Page excerpt:
- Opening Delimiter -
Calibration in Machine Learning

Calibration refers to a practice where model’s output logits are calibrated to reflect probabilities. More precisely, the predicted probabilities and distributions are close to what observed in training data. Models, especially large neural networks tend to overestimated the probabilities while being a good classifier/discriminator. Simply put, a working boundary might not be the best boundary, and that’s where calibration comes into play.

Study ¹ and ² have shown most predictive models are not well calibrated.

Calibration Curve

The easiest way to help you understand if your model is calibrated or not is to plot the calibration curve. If 70% of the data is observed positive, then a point should have a similar probability of being positive. Then you should expect your model’s predicts have an expectation of 70% for being positive.
- Closing Delimiter -
Work to complete: Output, word for word, the part of the calibration text that opens with the words containing "Calibration refers to" and closes with "comes into play.". The material that comes next stands apart from the calibration text.

Recorded data:
- Opening Delimiter -
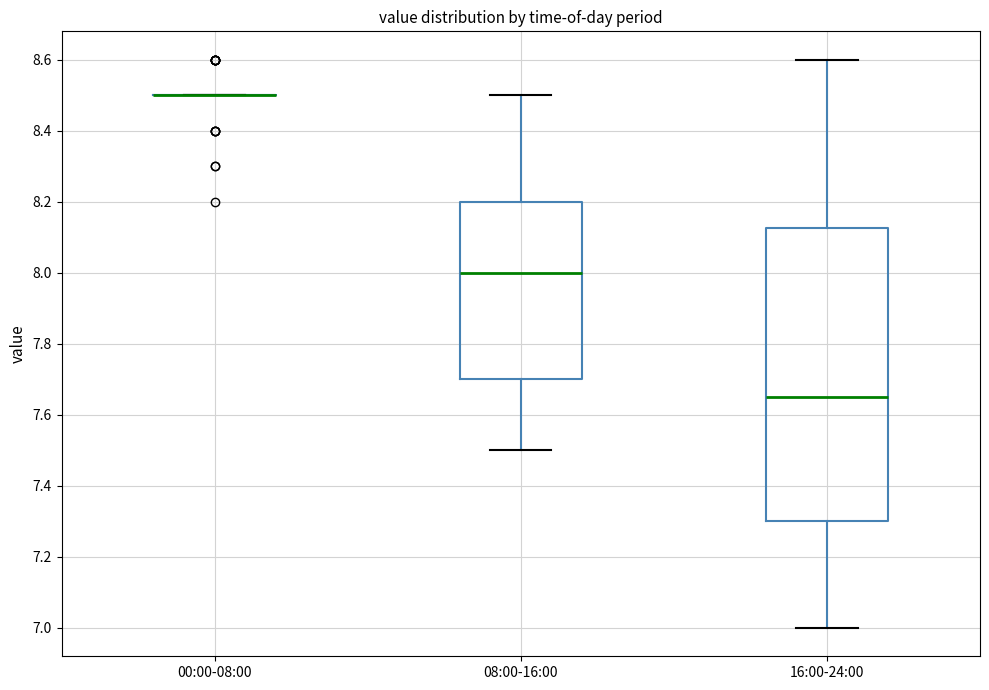

Where does the upper whisker of the box for 08:00-16:00 end on the y-axis? The values are not printed on the chart, so give them approximately, as read against the axis.

8.50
- Closing Delimiter -
Problem solution:
Calibration refers to a practice where model’s output logits are calibrated to reflect probabilities. More precisely, the predicted probabilities and distributions are close to what observed in training data. Models, especially large neural networks tend to overestimated the probabilities while being a good classifier/discriminator. Simply put, a working boundary might not be the best boundary, and that’s where calibration comes into play.